━━ Supplied data

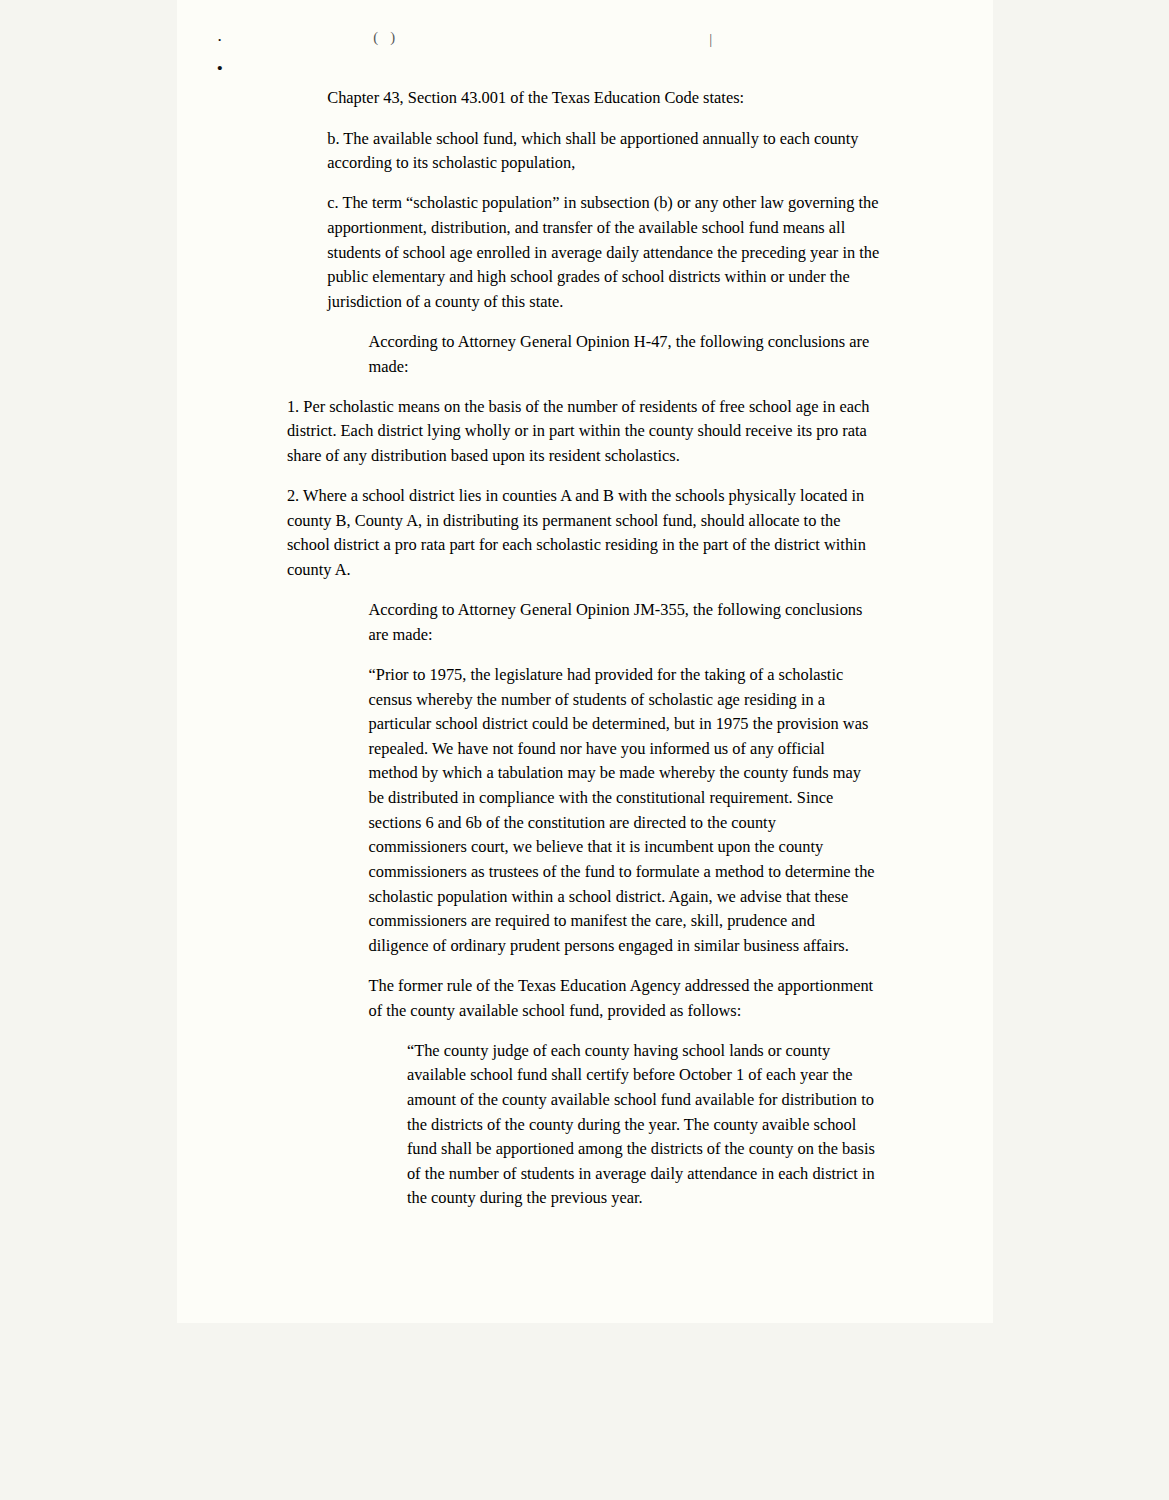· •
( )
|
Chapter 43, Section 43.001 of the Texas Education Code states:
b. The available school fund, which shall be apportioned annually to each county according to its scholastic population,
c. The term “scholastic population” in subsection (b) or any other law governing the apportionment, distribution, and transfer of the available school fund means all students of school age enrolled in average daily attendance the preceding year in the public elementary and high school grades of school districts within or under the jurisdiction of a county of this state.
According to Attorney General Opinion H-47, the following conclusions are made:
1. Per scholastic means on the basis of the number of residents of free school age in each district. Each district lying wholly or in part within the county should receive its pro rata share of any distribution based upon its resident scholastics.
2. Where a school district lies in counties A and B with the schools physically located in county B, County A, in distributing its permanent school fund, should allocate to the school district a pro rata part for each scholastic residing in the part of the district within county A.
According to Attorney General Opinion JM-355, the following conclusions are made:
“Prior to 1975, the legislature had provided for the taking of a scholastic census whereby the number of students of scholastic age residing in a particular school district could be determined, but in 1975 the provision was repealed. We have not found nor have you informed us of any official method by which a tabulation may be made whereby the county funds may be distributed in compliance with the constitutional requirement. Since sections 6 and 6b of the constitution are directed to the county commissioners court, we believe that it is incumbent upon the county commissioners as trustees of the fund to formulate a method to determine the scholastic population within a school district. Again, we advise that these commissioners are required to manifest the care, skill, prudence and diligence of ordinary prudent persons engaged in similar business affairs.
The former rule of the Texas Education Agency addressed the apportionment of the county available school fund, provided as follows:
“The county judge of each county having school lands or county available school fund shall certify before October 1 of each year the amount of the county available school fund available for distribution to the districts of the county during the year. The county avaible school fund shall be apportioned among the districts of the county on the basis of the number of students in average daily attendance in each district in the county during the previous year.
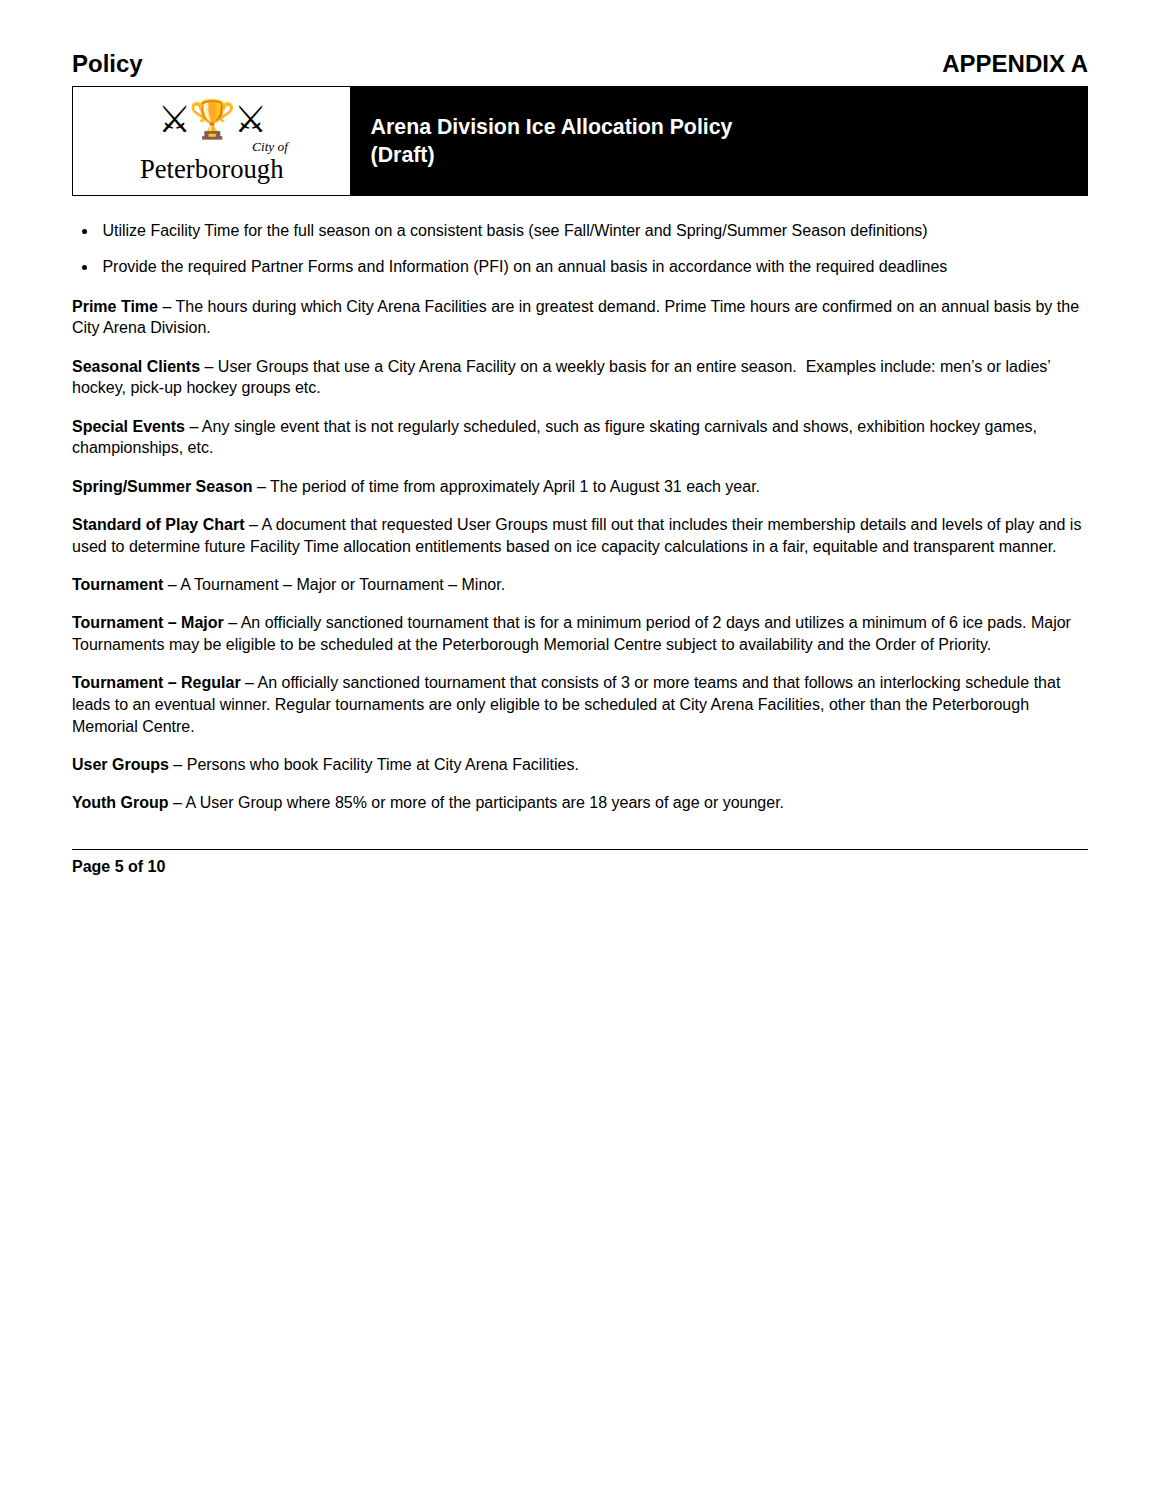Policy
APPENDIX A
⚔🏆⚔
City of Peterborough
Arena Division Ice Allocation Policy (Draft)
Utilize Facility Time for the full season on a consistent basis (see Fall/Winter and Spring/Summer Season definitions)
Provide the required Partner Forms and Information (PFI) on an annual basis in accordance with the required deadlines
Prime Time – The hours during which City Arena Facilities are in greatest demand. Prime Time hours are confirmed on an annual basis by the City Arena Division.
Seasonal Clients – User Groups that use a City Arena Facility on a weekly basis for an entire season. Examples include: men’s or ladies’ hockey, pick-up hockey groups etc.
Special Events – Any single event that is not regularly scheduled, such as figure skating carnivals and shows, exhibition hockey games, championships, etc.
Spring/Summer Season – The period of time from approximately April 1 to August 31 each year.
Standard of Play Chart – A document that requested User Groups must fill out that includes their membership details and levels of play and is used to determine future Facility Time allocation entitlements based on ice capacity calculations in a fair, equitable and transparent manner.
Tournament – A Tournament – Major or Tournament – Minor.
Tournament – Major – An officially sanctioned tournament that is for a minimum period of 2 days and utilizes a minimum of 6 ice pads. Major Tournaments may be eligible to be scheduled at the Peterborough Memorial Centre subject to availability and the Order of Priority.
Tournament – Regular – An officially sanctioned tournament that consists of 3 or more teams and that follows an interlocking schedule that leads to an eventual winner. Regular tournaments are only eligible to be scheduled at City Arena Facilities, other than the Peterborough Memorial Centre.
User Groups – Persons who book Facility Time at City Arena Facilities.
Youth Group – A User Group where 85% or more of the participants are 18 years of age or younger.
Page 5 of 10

━━━━

> _Task item_:
Working from the listing, state how many lines include "Education". The reply must be that number alone.

> _Exercise answer_:
2